U kunt de Set-Content cmdlet gebruiken om de inhoud van een andere gegevensstroom te maken of bij te werken, zoals Zone.Identifier. We raden dit echter niet aan als een manier om beveiligingscontroles te voorkomen die bestanden blokkeren die van internet worden gedownload. Als u controleert of een gedownload bestand veilig is, gebruikt u de Unblock-File cmdlet.
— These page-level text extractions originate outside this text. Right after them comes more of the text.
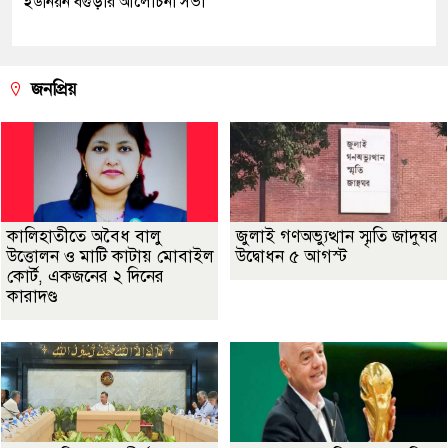
ইউনিয়ন বগুড়ার আলোচনা সভা
জনপ্রিয়
কালিহাতীতে অবৈধ বালু
জুলাই গণঅভ্যুত্থান স্মৃতি জাদুঘর
উত্তোলন ও মাটি কাটায় মোবাইল
উদ্বোধন ৫ আগস্ট
কোর্ট, একজনের ২ দিনের
কারাদণ্ড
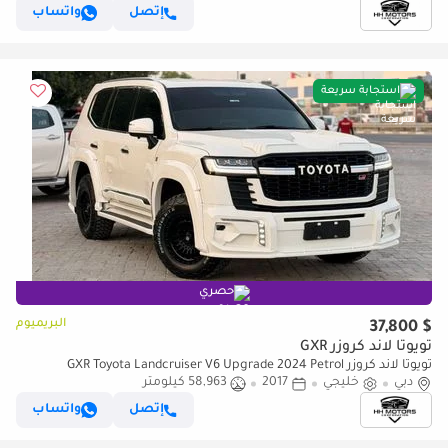
إتصل
واتساب
استجابة سريعة
حصري
البريميوم
$ 37,800
تويوتا لاند كروزر GXR
تويوتا لاند كروزر GXR Toyota Landcruiser V6 Upgrade 2024 Petrol
دبي
خليجي
2017
58,963 كيلومتر
إتصل
واتساب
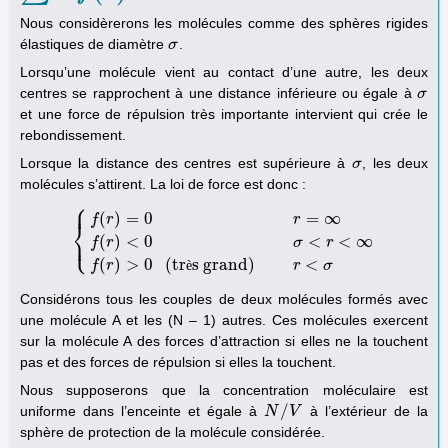
Nous considèrerons les molécules comme des sphères rigides
élastiques de diamètre
.
σ
σ
Lorsqu’une molécule vient au contact d’une autre, les deux
centres se rapprochent à une distance inférieure ou égale à
σ
σ
et une force de répulsion très importante intervient qui crée le
rebondissement.
Lorsque la distance des centres est supérieure à
, les deux
σ
σ
molécules s’attirent. La loi de force est donc :
⎧
⎪
(
)
=
0
=
∞
f
r
r
⎨
⎩
⎪
(
)
<
0
<
<
∞
{
f
(
r
)
=
0
r
=
∞
f
(
r
)
<
0
σ
<
r
<
∞
f
(
r
)
>
0
(
très grand
)
r
<
σ
f
r
σ
r
(
)
>
0
(
tr
s grand
)
<
f
r
è
r
σ
Considérons tous les couples de deux molécules formés avec
une molécule A et les (N – 1) autres. Ces molécules exercent
sur la molécule A des forces d’attraction si elles ne la touchent
pas et des forces de répulsion si elles la touchent.
Nous supposerons que la concentration moléculaire est
/
uniforme dans l’enceinte et égale à
à l’extérieur de la
N
N
/
V
V
sphère de protection de la molécule considérée.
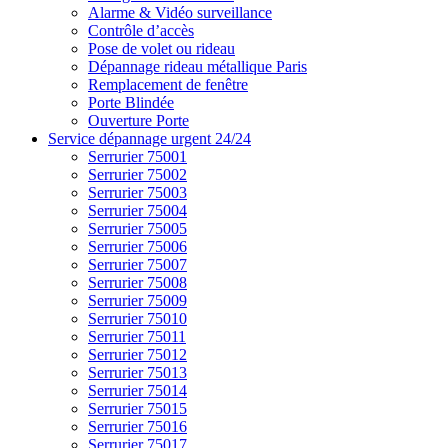
Alarme & Vidéo surveillance
Contrôle d’accès
Pose de volet ou rideau
Dépannage rideau métallique Paris
Remplacement de fenêtre
Porte Blindée
Ouverture Porte
Service dépannage urgent 24/24
Serrurier 75001
Serrurier 75002
Serrurier 75003
Serrurier 75004
Serrurier 75005
Serrurier 75006
Serrurier 75007
Serrurier 75008
Serrurier 75009
Serrurier 75010
Serrurier 75011
Serrurier 75012
Serrurier 75013
Serrurier 75014
Serrurier 75015
Serrurier 75016
Serrurier 75017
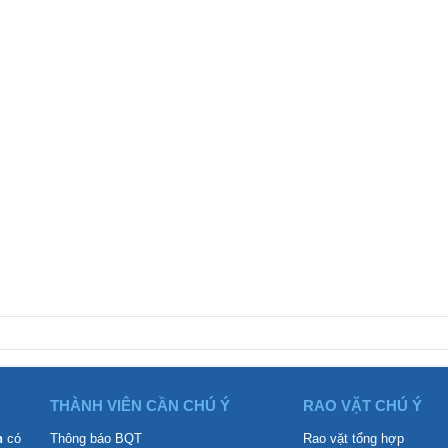
THÀNH VIÊN CẦN CHÚ Ý
RAO VẶT CHÚ Ý
n
có
Thông báo BQT
Rao vặt tổng hợp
Deze parameter is geïntroduceerd in PowerShell 3.0. Vanaf PowerShell 7.2 Set-Content kan de inhoud van alternatieve gegevensstromen uit mappen en bestanden worden ingesteld.

Type:String
Position:Named
Default value:None
Required:False
Accept pipeline input:False
Accept wildcard characters:False

-Value

Hiermee geeft u de nieuwe inhoud voor het item.

Type:Object[]
Position:1
Default value:None
Required:True
Accept pipeline input:True
Accept wildcard characters:False

-WhatIf

Hiermee wordt weergegeven wat er zou gebeuren als u de cmdlet uitvoert. De cmdlet wordt niet uitgevoerd.

Type:SwitchParameter
Aliases:wi
Position:Named
Default value:False
Required:False
Accept pipeline input:False
Accept wildcard characters:False

Invoerwaarden

Object

U kunt een object met de nieuwe waarde voor het item doorsluisen naar deze cmdlet.

Uitvoerwaarden

None

Deze cmdlet retourneert standaard geen uitvoer.

String

Wanneer u de parameter PassThru gebruikt, retourneert deze cmdlet een tekenreeks die de inhoud vertegenwoordigt.

Notities

  • Set-Content is ontworpen voor tekenreeksverwerking. Als u niet-tekenreeksobjecten doorsluist naar Set-Content, wordt het object geconverteerd naar een tekenreeks voordat u het schrijft. Als u objecten naar bestanden wilt schrijven, gebruikt u Out-File.
  • De Set-Content cmdlet is ontworpen om te werken met de gegevens die door elke provider worden weergegeven. Als u de providers wilt weergeven die beschikbaar zijn in uw sessie, typt Get-PsProvideru . Zie about_Providers voor meer informatie.